The quality of metal 3D printed parts depends on the powder

As raw material, the quality of metal powder determines the quality of the final product to a large extent. In general, the cleanliness, morphology and particle size distribution of the powder are the key factors that restrict the forming performance of the parts.

The morphology of the powder directly affects the bulk density and fluidity, which in turn affects the powder feeding and spreading process and the final performance of the parts. In powder bed fusion additive manufacturing, the powder spreading mechanism spreads the powder particles evenly in the forming area, and good fluidity is the key to obtaining a uniform and flat powder bed. Spherical and near-spherical powders have good fluidity, high bulk density, high density and uniform structure, and are the preferred raw material powders for powder bed fusion additive manufacturing.

However, if hollow powder and satellite powder exist in spherical and near-spherical powders, the final performance of the parts will be reduced. Hollow powder accounts for a higher proportion in powders with a particle size greater than 70µm, which will cause defects such as pores in the formed parts that are difficult to eliminate; satellite powder will reduce the fluidity of the powder and hinder the uniform accumulation of the powder during the spreading of continuous powder layers, thereby causing part defects. Therefore, metal powders for powder bed fusion additive manufacturing should minimize the proportion of hollow powder and satellite powder in the powder raw materials.

Powder particle size distribution is used to characterize the composition and changes of particles with different particle sizes in the powder particle system, and is an important parameter used to describe the characteristics of powder particles.

The particle size of the powder directly affects the powder spreading quality, forming speed, forming accuracy and organizational uniformity of the additive manufacturing process. For different processes, the selected powder particle size is different. Generally speaking, laser selective melting technology (SLM) selects powders with a particle size of 15~45µm, and electron beam selective melting technology (SEBM) selects powders with a particle size of 45~106µm.

From the perspective of thermodynamics and kinetics, the smaller the powder particles, the larger their specific surface area and the greater the sintering driving force, that is, small particles of powder are conducive to the forming of parts. However, powders with too fine particles will lead to reduced fluidity, loose density, and electrical conductivity of the powder, and the powder’s formability will deteriorate, and spheroidization is prone to occur during the printing process. Too coarse powder particle size will reduce the powder’s sintering activity, powder spreading uniformity, and forming accuracy.
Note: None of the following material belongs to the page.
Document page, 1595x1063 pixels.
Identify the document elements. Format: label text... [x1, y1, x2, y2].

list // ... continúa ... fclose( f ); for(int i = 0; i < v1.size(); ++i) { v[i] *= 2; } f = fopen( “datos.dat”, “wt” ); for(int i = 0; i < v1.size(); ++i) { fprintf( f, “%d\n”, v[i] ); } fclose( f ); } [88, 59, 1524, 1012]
Therefore, according to the performance requirements of the final parts, the coarse and fine powders are properly matched to improve the bulk density and fluidity of the powders, which is conducive to the powder bed fusion additive manufacturing. The researchers believe that under the general particle size range of the laser powder bed fusion additive manufacturing process, the use of a wider particle size distribution can increase the filling of small-sized particles into the gaps between large-sized particles and improve the powder bed density during the powder laying process.

From the current research status of the influence of changes in powder characteristics on forming quality, changes in powder size, morphology and surface state affect the powder spreading and forming quality of the powder. In terms of forming density, reasonable particle size distribution, higher sphericity and reduced cohesion between particles can improve the loose density and powder spreading quality of the powder, further reduce the number of pores and unfused defects in the forming specimen, and improve the forming density.